It seems like pellets and chip markets might be useful for places like California which have 1) extra small trees to think for fuel treatments (conceivably without “industrial logging”, however that is defined, and 2) access to ports. BC seems to be taking advantage of these opportunities.
Again logically there are two options if the use is bioenergy (conceivably this material also could be used for higher-value products). The first is to burn this material for bioenergy in California (not developed well due to pollution standards) or sell to others (which as Matthew points out, involves use of (more) fossil fuels currently for transport.) This might raise all kinds of questions about Asia, for example, and their bioburners’ pollution and climate change calculations.
Anonymous hypothesized here that maybe the answer is availability of supply. If this sounds like a blast from the past, some of us remember the mountain pine beetle infestation in the 80’s in Central Oregon and trying to do something with the dead trees (forty years ago). One idea was to get a waferboard plant in Chiloquin, Oregon. This idea foundered on the shoals of .. supply dependability. It seems like a bit of a theme. I think it’s important not to just conflate this with “litigation about projects”, although that may be a piece of the puzzle. Again logically, a deal could be reached to say (if material x is removed, in y kinds of places, with practices such that z does not happen, to a total amount of a per acreage b, then we will not litigate). Even so, if I were considering investing, I would be very dubious, given our track record. It is interesting to think how Canada can provide adequate assurances for investment but we cannot.

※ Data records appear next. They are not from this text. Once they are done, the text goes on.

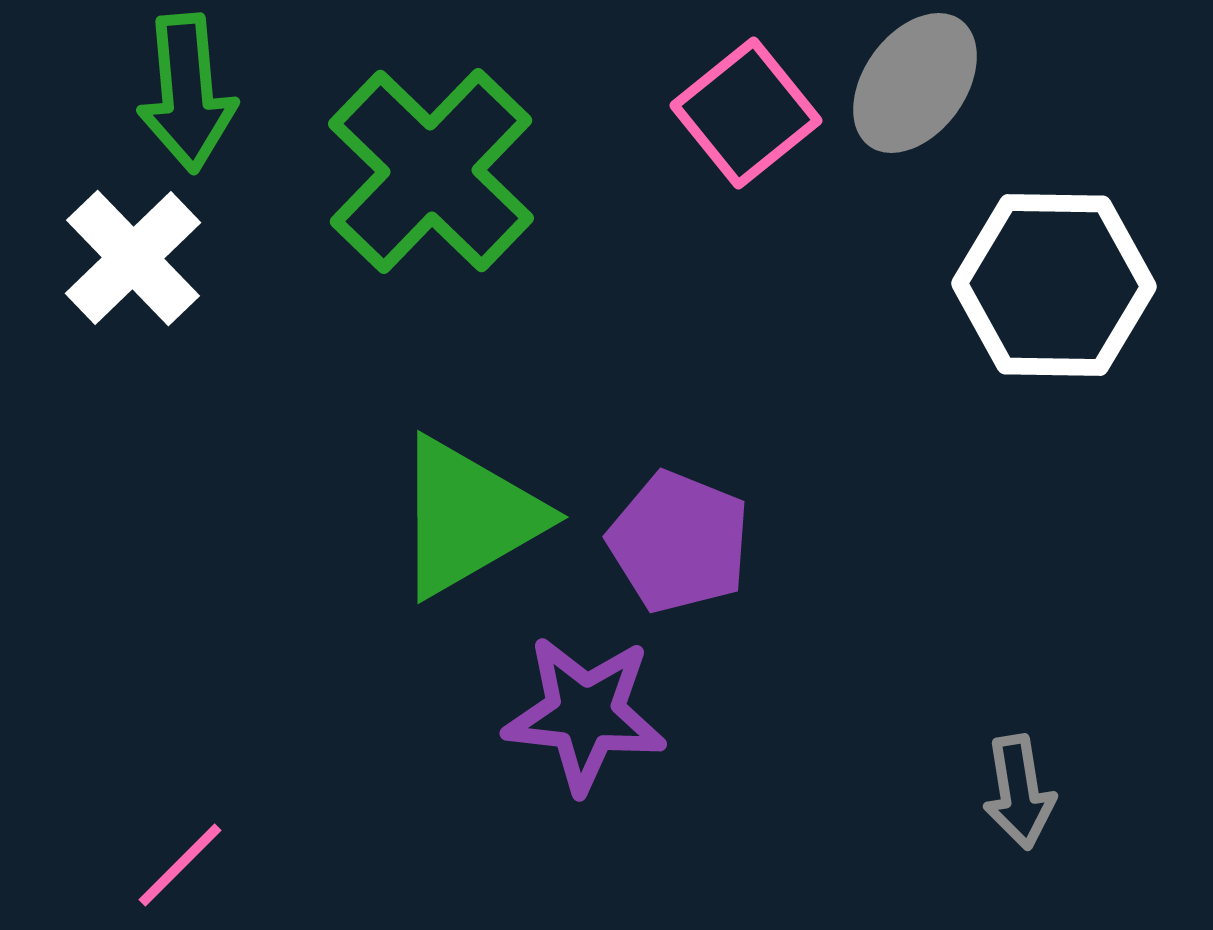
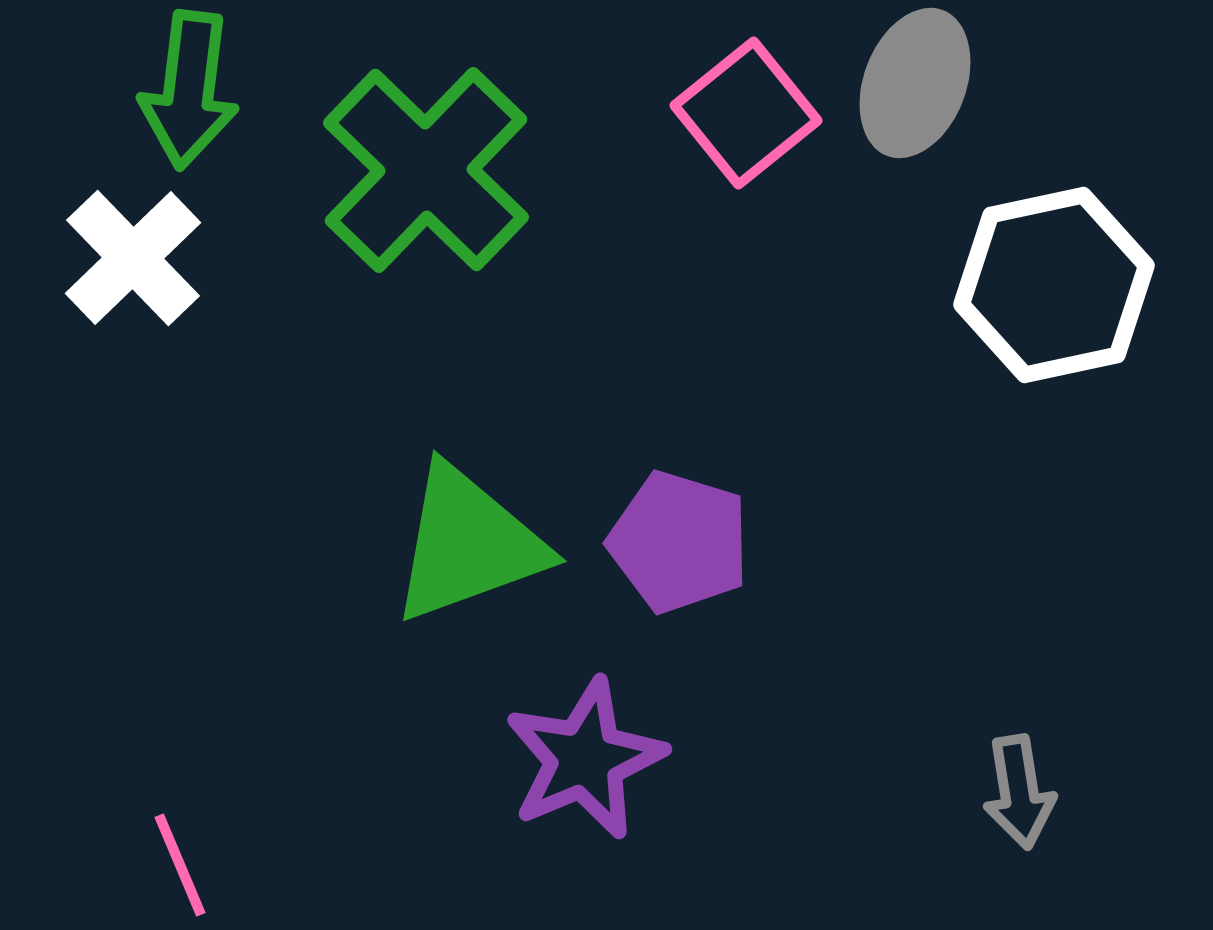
gray ellipse: rotated 15 degrees counterclockwise
green arrow: moved 2 px right, 3 px up; rotated 12 degrees clockwise
green cross: moved 5 px left, 1 px up
white hexagon: rotated 13 degrees counterclockwise
green triangle: moved 27 px down; rotated 10 degrees clockwise
purple pentagon: rotated 5 degrees counterclockwise
purple star: moved 45 px down; rotated 29 degrees counterclockwise
pink line: rotated 68 degrees counterclockwise
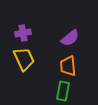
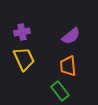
purple cross: moved 1 px left, 1 px up
purple semicircle: moved 1 px right, 2 px up
green rectangle: moved 3 px left; rotated 48 degrees counterclockwise
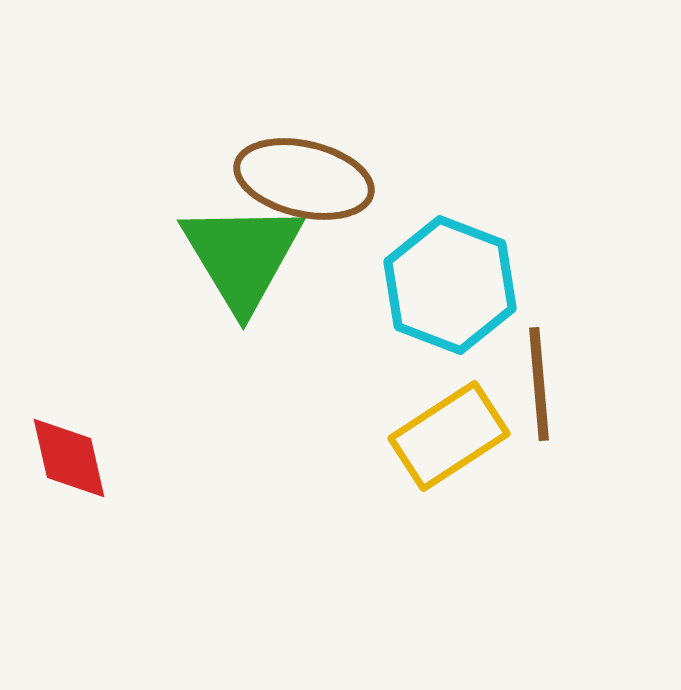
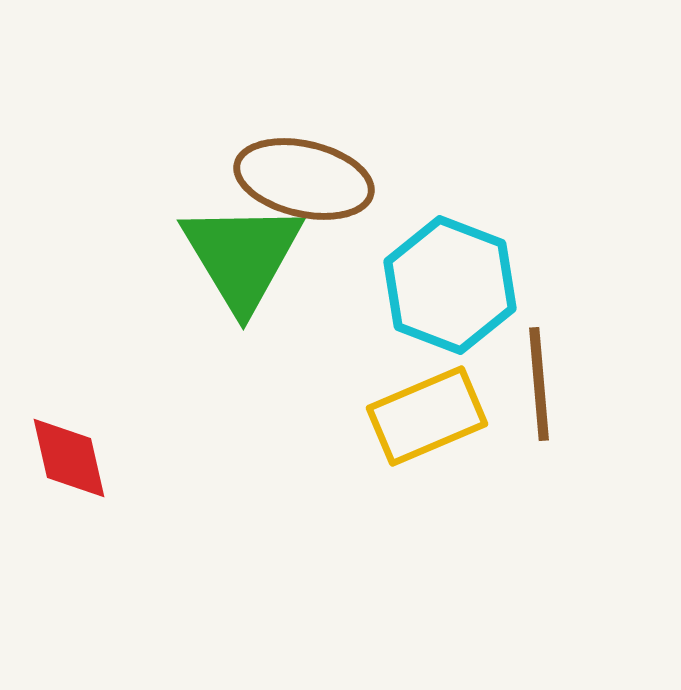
yellow rectangle: moved 22 px left, 20 px up; rotated 10 degrees clockwise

I haven’t yet found an expert on this topic, and am still searching, but a forest economist friend pointed me to this piece that compares the Pacific Northwest to the US south and other sources. First, the authors note that a preponderance of forest land is public compared to the Southern U.S..
One notable difference between the US South and the Northwest is the seasonal (but frequent) occurrence of severe, large-scale wildfires. This is related to a combination of climatic conditions in the PNW, ownership/management intensity and harvest restrictions, all of which have allowed for the build-up of excessive fuel loads in many forest stands. One method proven to be effective in reducing wildfire loss is through the use of fuel-reduction thinning operations, especially on public lands.

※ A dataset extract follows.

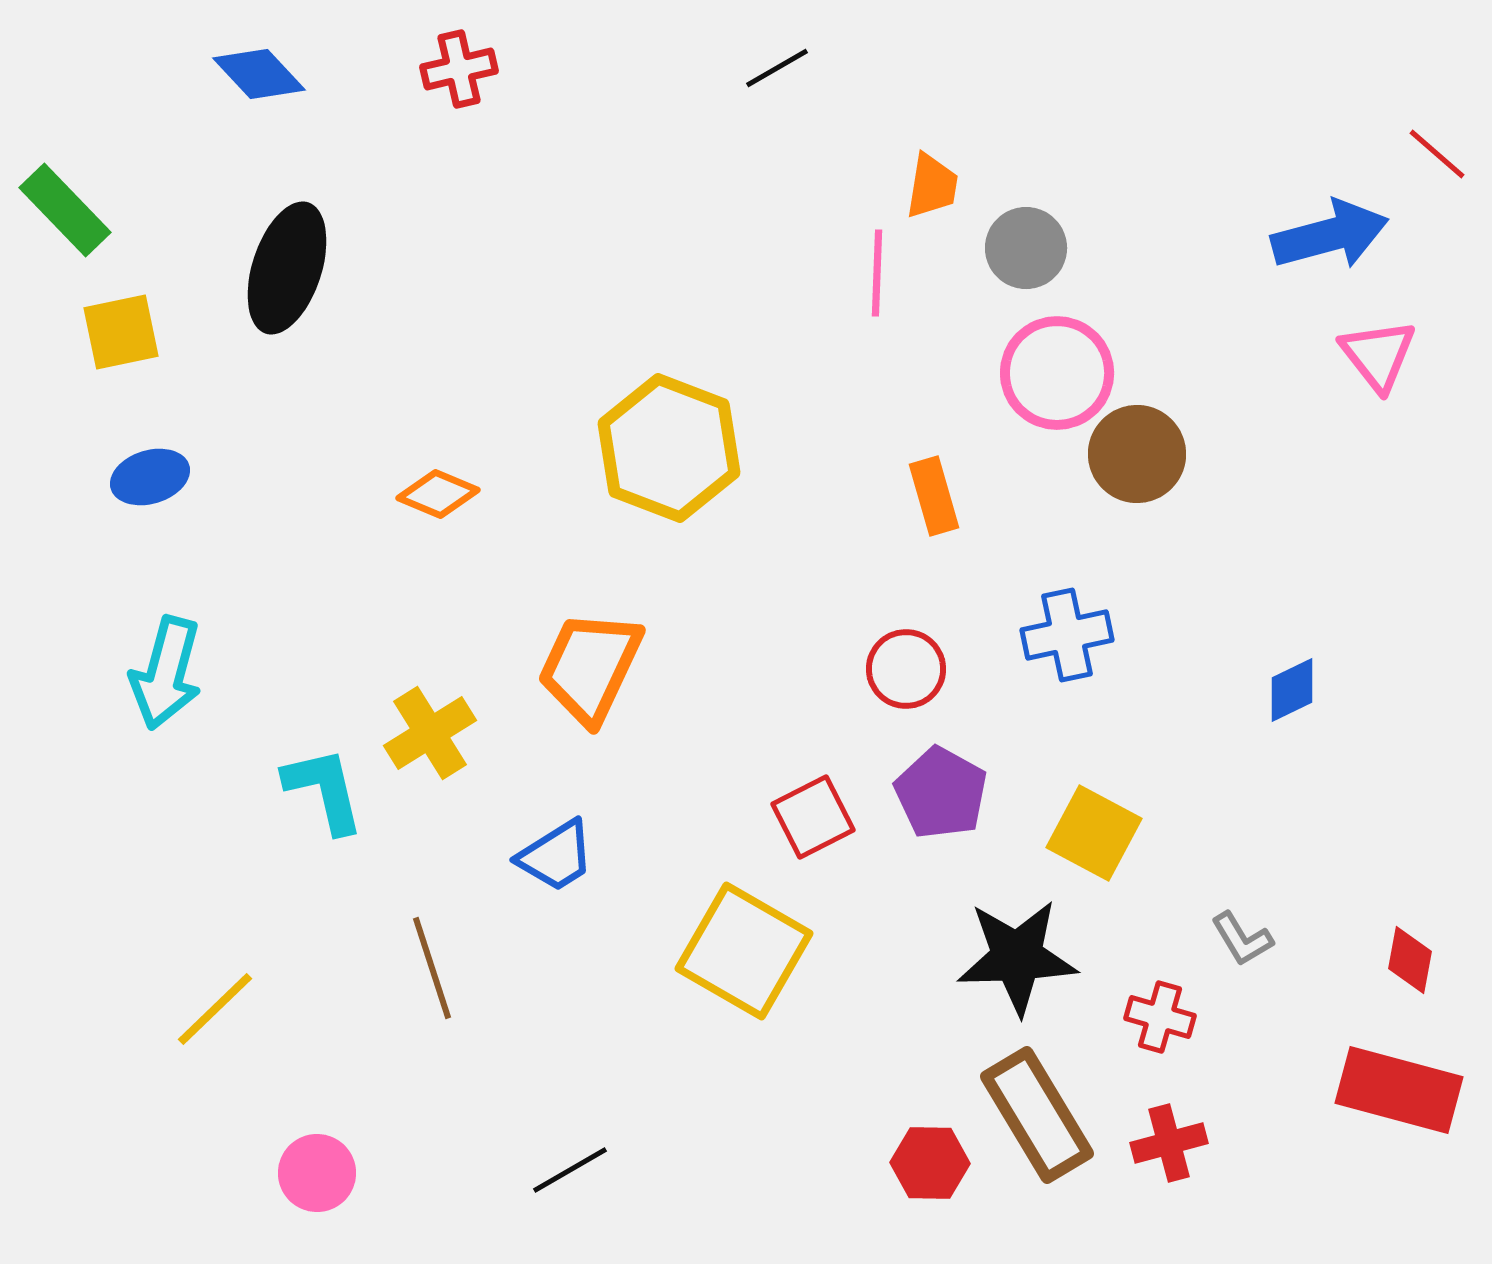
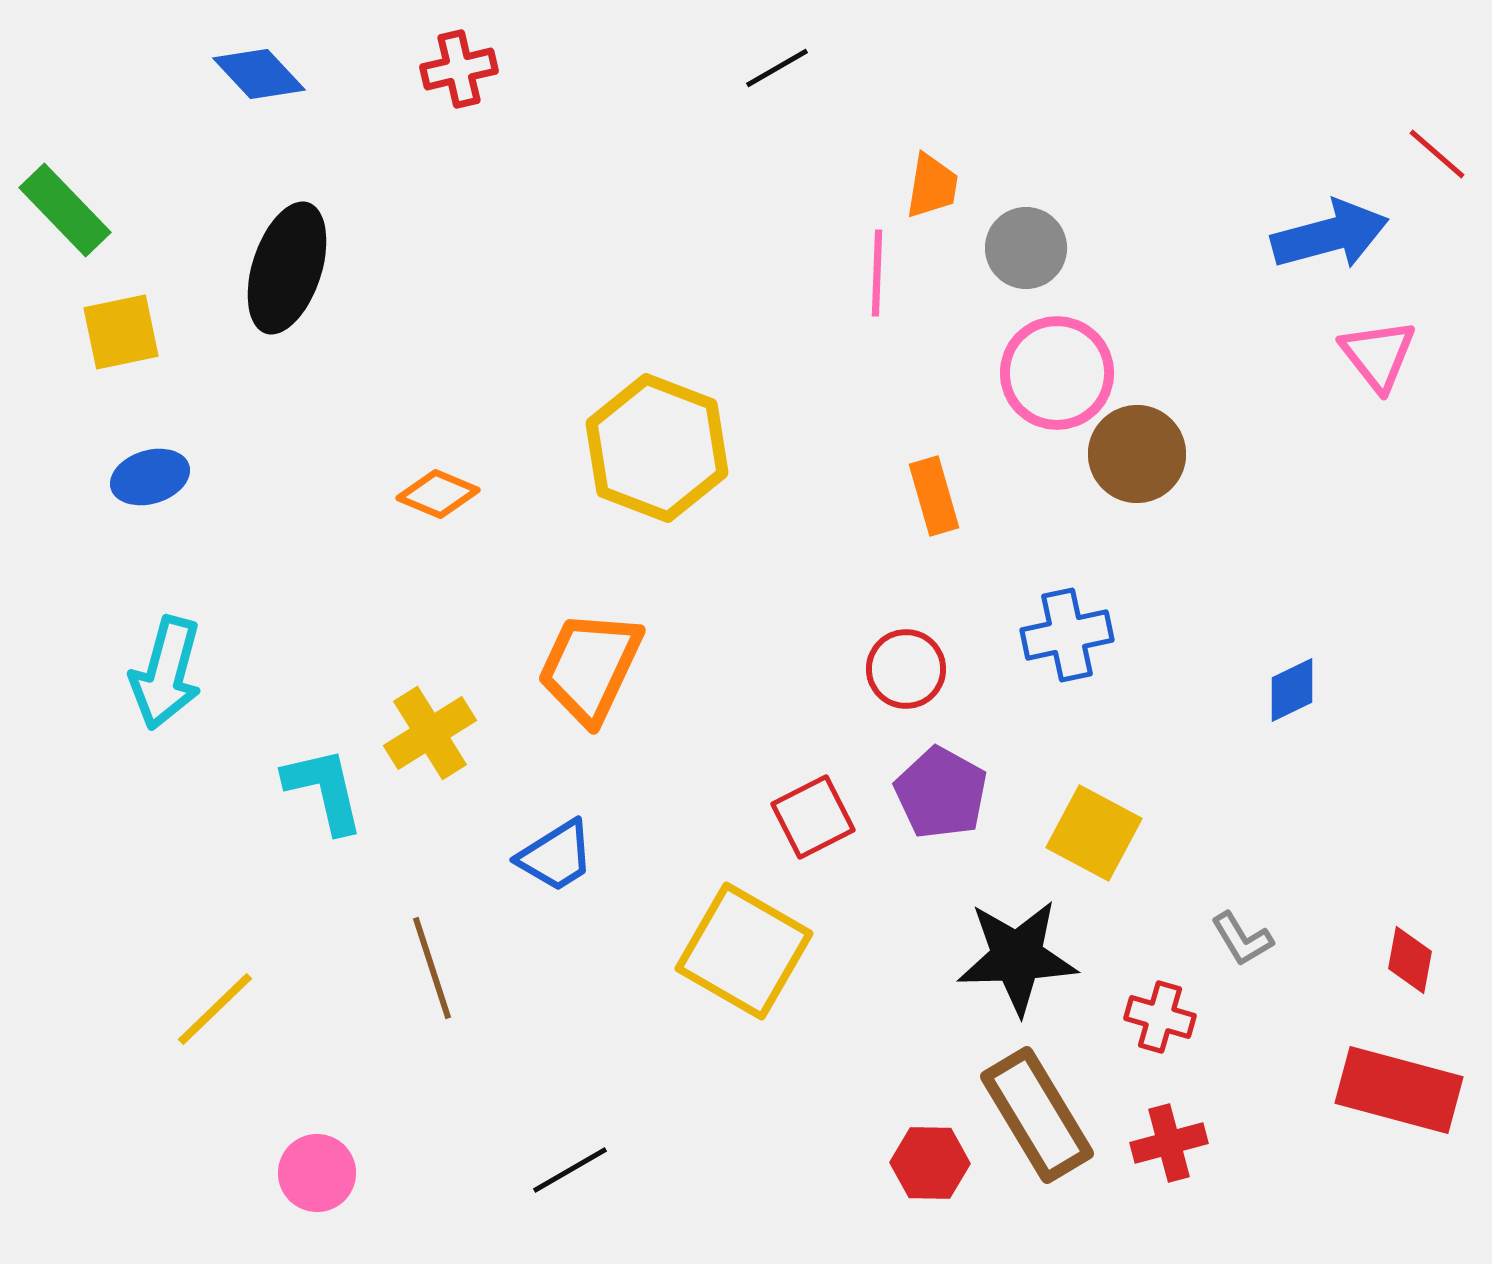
yellow hexagon at (669, 448): moved 12 px left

Due to this lack of forest management, one analysis estimated that up to 12 million green tons of biomass could be harvested via fuel-reduction thinning over the course of a decade. If this management practice is promoted and implemented, the increase in small log and residual material availability could spur a growth in both wood chip and pellet production.
Ownership/Supply Chain Characteristics
With forestland ownership being primarily public (federal, state and municipal), the fiber supply chain in the US Northwest is somewhat different than in other regions. Public land management is governed by different sets of rules and procedures, and harvesting is conducted at a reduced level compared to private land.
A large portion of private forestland is owned by timber investment management organizations (TIMOs), real estate investment trusts (REITs), and other large landownerships that supply a majority of the timber in the region. Because of the TIMO/REIT influence in the region, tract sizes are generally much larger and small tracts (under 20 acres) are less prevalent than in other regions. There are small-scale landowners as well, but they comprise a much smaller piece of the available volume.
As a result of this fragmented ownership situation, there is not a robust timber dealer/broker network. Large landowners generally negotiate delivered contracts directly with the mills, and they then pay loggers for harvesting services and transportation from the woods to the mill. While there are some stumpage sale contracts in the region, it is not a common practice as it is in the US South.
So there are structural problems compared to the US South (not a robust dealer/broker network) which makes it more difficult to get this material from private land, but this article doesn’t mention the “relatively assured supply” problem from public lands. Seems like if it were a good idea to sell material removed from fuel treatments that California economic development would be on it. Maybe they are.